# [TASK TO CARRY OUT]
Reproduce verbatim the portion of the Hackensack High School excerpt from "- E. Frederic" to "1955 to 1961.".

# [DOCUMENT EXCERPT]
-- -- --
The baseball team won the Group IV state championship in 1995 (defeating runner-up Edison High School in the tournament final) and 1997 (vs. Toms River High School North). The team won the program's first state title in 1995 with a 2–1 win against Edison in the Group IV finals. The 1997 team finished the season with 27–7 record after winning the Group IV title with a 5–3 win against Toms River North in the championship game.

The boys track team won the Group IV indoor relay championship in 1999.

The ice hockey team won the McInnis Cup in 2000.

==Demographics==
In 2017, the graduating class numbered 429, with 46% being Hispanic, 27% being black, 20% being white, and 7% being Asian. Rodrigo Torrejon of The Journal News characterized the school's student body as being "diverse."

==School song==
The alma mater of Hackensack High School was written by W. Demarest and B. Pratt of the Class of 1918. It is to the tune of the alma mater of New York University, Palisades (used by permission).

==Administration==
The principal is James Montesano. His core administration team includes four assistant principals.

==Notable alumni==

- Janet Aulisio, artist whose work has appeared in role-playing games and on the covers of books and magazines
- Brendan A. Burns (1895–1986), U.S. Army major general
- Hector Luis Bustamante (born 1972, class of 1990), actor.
- Barbie Ferreira (born 1996), model and actress.
- Chet Forte (1935–1996, class of 1953), television sports pioneer.
- Mike Fratello (born 1947, class of 1965), former NBA coach who starred at Hackensack High School as a student and who returned for his first job as an assistant coach after graduating from college.
- Navarro Gray (born 1979, class of 1997), lawyer best known for his accomplishments in the entertainment industry, including representing Fetty Wap.
- Chet Hanulak (1933–2021, class of 1950), former Cleveland Browns running back.
- Melina Matsoukas (born 1981), music video, film, commercial, and television director.
- E. Frederic Morrow (1909–1994, class of 1924), the first African American to hold an executive position at the White House, when he served President Dwight Eisenhower as Administrative Officer for Special Projects from 1955 to 1961.
- Herman Neilson (1907–1978), college football, college basketball and tennis coach
- Danny Oquendo (born 1987), wide receiver who played for the Maryland Terrapins.
- Nellie Morrow Parker (1902–1998), the first African American school teacher in Bergen County, New Jersey, and the namesake of Nellie K. Parker Elementary School.
- Stan Pitula (1931–1965), pitcher who played for the Cleveland Indians.
- Jorge A. Rod (born 1947), politician who represented the 9th Legislative District in the New Jersey General Assembly from 1982 to 1986.
- Gene Saks (1921–2015, class of 1939), Broadway / Hollywood director.
- Robert Schmertz (1926–1975), sports owner whose teams included the Portland Trail Blazers and the Boston Celtics.
- Chris Smalls (born 1988), labor organizer known for his role in leading Amazon worker organization in the New York City borough of Staten Island.
- William J. Snow (1868–1947, class of 1885), major general in the United States Army
- Warren Terhune (1869–1920), United States Navy Commander, and the 13th Governor of American Samoa.
- Melissa Trainer (born 1978, class of 1996), astrobiologist.
-- -- --
# [RECORD SET]
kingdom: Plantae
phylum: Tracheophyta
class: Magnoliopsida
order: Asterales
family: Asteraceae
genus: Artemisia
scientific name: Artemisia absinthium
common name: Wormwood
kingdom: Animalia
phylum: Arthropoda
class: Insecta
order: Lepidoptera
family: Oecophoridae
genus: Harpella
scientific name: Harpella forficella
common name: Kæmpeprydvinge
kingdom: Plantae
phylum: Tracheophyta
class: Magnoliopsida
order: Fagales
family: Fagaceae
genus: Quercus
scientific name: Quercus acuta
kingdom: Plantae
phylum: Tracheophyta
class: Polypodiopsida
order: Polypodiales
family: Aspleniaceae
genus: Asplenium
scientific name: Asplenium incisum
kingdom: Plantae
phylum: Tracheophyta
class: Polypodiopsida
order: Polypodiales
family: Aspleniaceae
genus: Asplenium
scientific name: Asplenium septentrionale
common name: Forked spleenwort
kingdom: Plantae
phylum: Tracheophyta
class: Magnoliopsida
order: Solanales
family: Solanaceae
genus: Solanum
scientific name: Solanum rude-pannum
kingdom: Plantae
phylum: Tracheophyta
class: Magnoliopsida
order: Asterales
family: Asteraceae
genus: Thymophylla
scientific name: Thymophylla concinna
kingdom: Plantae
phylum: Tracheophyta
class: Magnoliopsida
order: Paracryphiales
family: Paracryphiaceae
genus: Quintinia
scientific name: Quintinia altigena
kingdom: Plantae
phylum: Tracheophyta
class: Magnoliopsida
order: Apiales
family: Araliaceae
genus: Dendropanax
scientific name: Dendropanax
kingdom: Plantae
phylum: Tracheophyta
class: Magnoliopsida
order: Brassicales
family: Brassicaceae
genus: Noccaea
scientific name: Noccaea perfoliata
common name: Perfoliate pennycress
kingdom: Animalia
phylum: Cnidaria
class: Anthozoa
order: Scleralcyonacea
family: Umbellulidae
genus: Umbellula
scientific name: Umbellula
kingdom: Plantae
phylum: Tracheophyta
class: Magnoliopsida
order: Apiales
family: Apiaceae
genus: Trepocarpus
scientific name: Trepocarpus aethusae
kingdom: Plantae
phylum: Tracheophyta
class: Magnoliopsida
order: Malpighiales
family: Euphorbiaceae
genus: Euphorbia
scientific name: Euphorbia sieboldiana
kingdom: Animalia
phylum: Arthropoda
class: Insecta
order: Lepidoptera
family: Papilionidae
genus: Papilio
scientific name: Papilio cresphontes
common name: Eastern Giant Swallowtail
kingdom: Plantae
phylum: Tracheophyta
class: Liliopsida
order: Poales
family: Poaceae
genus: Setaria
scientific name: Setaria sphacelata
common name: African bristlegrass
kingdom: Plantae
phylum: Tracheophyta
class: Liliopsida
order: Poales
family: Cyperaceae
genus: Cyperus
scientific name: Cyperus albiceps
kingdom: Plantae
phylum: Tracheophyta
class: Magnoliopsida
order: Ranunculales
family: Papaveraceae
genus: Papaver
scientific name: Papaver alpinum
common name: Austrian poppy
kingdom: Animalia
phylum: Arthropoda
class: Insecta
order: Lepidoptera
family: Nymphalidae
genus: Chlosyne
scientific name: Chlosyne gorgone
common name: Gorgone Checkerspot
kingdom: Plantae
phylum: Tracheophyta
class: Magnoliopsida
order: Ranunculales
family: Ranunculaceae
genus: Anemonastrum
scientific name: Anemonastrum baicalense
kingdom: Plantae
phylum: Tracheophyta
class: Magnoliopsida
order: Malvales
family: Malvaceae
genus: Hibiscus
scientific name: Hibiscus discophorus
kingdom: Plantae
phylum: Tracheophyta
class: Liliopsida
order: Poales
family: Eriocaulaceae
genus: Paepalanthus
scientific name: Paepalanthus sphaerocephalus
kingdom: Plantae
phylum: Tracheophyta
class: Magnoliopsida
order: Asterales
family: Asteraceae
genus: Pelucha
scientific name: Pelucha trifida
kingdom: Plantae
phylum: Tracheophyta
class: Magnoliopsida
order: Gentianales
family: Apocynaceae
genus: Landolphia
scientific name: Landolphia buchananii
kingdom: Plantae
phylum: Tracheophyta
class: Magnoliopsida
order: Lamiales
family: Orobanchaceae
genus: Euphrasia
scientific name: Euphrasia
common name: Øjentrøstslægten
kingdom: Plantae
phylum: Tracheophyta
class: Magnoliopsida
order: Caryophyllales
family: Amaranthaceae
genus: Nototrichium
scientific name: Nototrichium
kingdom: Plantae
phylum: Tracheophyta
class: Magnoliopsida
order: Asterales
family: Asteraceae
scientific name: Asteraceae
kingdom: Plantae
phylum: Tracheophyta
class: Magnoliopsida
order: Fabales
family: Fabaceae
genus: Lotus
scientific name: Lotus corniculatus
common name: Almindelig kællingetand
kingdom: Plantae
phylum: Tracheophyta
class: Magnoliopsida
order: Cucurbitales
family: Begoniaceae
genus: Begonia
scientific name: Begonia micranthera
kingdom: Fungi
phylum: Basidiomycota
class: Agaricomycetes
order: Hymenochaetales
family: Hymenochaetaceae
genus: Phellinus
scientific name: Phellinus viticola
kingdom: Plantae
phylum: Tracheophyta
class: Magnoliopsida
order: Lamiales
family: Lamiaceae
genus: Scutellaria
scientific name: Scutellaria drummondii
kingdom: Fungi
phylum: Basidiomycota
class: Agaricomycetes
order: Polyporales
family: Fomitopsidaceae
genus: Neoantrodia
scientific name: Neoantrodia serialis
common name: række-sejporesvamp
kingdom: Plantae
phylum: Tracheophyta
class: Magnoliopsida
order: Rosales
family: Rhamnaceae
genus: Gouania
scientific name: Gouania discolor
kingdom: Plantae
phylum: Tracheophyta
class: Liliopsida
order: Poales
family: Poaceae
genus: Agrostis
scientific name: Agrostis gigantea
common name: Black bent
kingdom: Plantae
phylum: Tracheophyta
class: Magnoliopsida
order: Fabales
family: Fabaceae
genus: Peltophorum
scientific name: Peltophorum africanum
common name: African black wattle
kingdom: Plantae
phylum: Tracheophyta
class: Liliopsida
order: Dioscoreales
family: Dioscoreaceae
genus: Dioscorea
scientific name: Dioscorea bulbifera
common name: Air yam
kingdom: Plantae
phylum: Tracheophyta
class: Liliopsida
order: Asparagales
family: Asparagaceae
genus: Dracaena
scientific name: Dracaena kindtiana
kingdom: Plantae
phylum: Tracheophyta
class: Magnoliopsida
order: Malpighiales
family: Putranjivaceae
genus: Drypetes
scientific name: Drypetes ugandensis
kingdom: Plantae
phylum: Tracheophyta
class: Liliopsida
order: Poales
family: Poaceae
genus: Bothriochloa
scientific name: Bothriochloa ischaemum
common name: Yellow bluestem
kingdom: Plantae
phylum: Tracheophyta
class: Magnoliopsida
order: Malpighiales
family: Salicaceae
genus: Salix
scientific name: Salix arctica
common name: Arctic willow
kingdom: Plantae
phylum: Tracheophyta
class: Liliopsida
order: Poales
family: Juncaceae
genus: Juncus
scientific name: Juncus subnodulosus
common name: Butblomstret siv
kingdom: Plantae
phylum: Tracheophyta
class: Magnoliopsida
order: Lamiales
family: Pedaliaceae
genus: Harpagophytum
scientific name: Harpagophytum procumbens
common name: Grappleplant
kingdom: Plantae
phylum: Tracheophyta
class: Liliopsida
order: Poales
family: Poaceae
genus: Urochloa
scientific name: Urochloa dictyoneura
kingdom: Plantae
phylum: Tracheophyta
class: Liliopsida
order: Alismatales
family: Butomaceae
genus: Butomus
-- -- --
# [RESPONSE BELOW]
- E. Frederic Morrow (1909–1994, class of 1924), the first African American to hold an executive position at the White House, when he served President Dwight Eisenhower as Administrative Officer for Special Projects from 1955 to 1961.